Passage to read:
One thing I'm noticing is that this model takes a long time to train, but isn't saving the weights anywhere.  We're going to want to save those weights to use later, or in case anything goes wrong. 

In [None]:
#defining the keras model
def create_model(max_sequence_len, total_words):
    input_len = max_sequence_len - 1
    model = Sequential()
    
    # Add Input Embedding Layer
    model.add(Embedding(total_words, 10, input_length=input_len))
    
    # Add Hidden Layer 1 - LSTM Layer
    model.add(LSTM(100))
    model.add(Dropout(0.1))
    
    # Add Output Layer
    model.add(Dense(total_words, activation='softmax'))

    model.compile(loss='categorical_crossentropy', optimizer='adam')
    
    return model

model = create_model(max_sequence_len, total_words)
model.summary()

Model: "sequential"
_________________________________________________________________
Layer (type)                 Output Shape              Param #   
embedding (Embedding)        (None, 813, 10)           68920     
_________________________________________________________________
lstm (LSTM)                  (None, 100)               44400     
_________________________________________________________________
dropout (Dropout)            (None, 100)               0         
_________________________________________________________________
dense (Dense)                (None, 6892)              696092    
Total params: 809,412
Trainable params: 809,412
Non-trainable params: 0
_________________________________________________________________


In [None]:
#training the model
model.fit(predictors, label, epochs=200, verbose=5)

NameError: ignored

In [None]:
#generating the text
def generate_text(seed_text, next_words, model, max_sequence_len):
    for _ in range(next_words):
        token_list = tokenizer.texts_to_sequences([seed_text])[0]
        token_list = pad_sequences([token_list], maxlen=max_sequence_len-1, padding='pre')
        predicted = model.predict_classes(token_list, verbose=0)
        
        output_word = ""
        for word,index in tokenizer.word_index.items():
            if index == predicted:
                output_word = word
                break
        seed_text += " "+output_word
    return seed_text

In [None]:
generate_text("Welcome to your new",100,model,100)

'Welcome to your new home this charming home is located in a quiet cul de sac in the heart of black rock and just steps away from the hustle and bustle pool and hot water heater and well maintained and ready for a summer or winter or enjoy the peace of the property is a great place to live in the beach and you are the home is a stunning home with a dramatic foyer and a family room with a fireplace and a spacious dining room with fireplace and a large living room with fireplace and built ins and a large windows and'

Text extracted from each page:

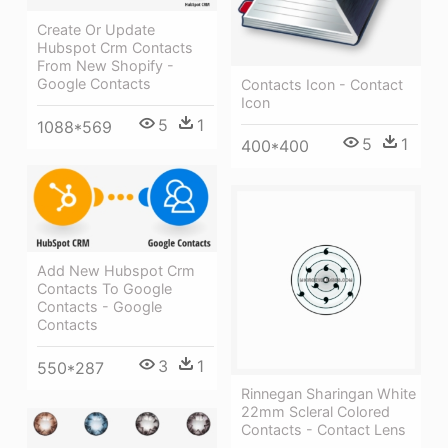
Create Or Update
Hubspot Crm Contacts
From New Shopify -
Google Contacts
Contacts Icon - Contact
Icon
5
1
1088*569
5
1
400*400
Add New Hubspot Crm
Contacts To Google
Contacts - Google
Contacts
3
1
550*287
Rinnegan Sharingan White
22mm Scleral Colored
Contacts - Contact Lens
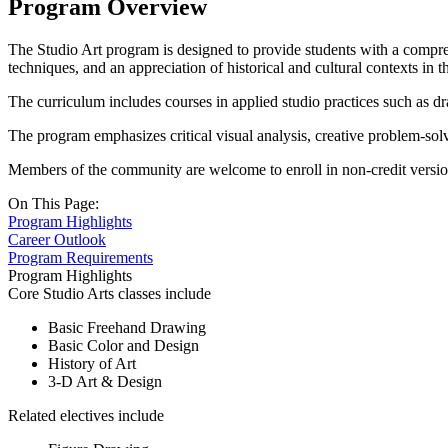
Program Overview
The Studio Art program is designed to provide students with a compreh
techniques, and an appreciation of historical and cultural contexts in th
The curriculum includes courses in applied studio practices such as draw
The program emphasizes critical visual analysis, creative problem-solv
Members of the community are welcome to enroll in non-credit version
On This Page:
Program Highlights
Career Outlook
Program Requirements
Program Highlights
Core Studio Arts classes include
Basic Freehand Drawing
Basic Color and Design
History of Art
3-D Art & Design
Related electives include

Problems and tasks:
1 > In the notebook excerpt, how many epochs is the model set to train for?
2 > Quote the notebook excerpt word for word, starting with "# Add Output" and going on through "model = create_model(max_sequence_len, total_words)".

Responses to the exercise:
1 > 200 epochs.

2 >
# Add Output Layer
    model.add(Dense(total_words, activation='softmax'))

    model.compile(loss='categorical_crossentropy', optimizer='adam')
    
    return model

model = create_model(max_sequence_len, total_words)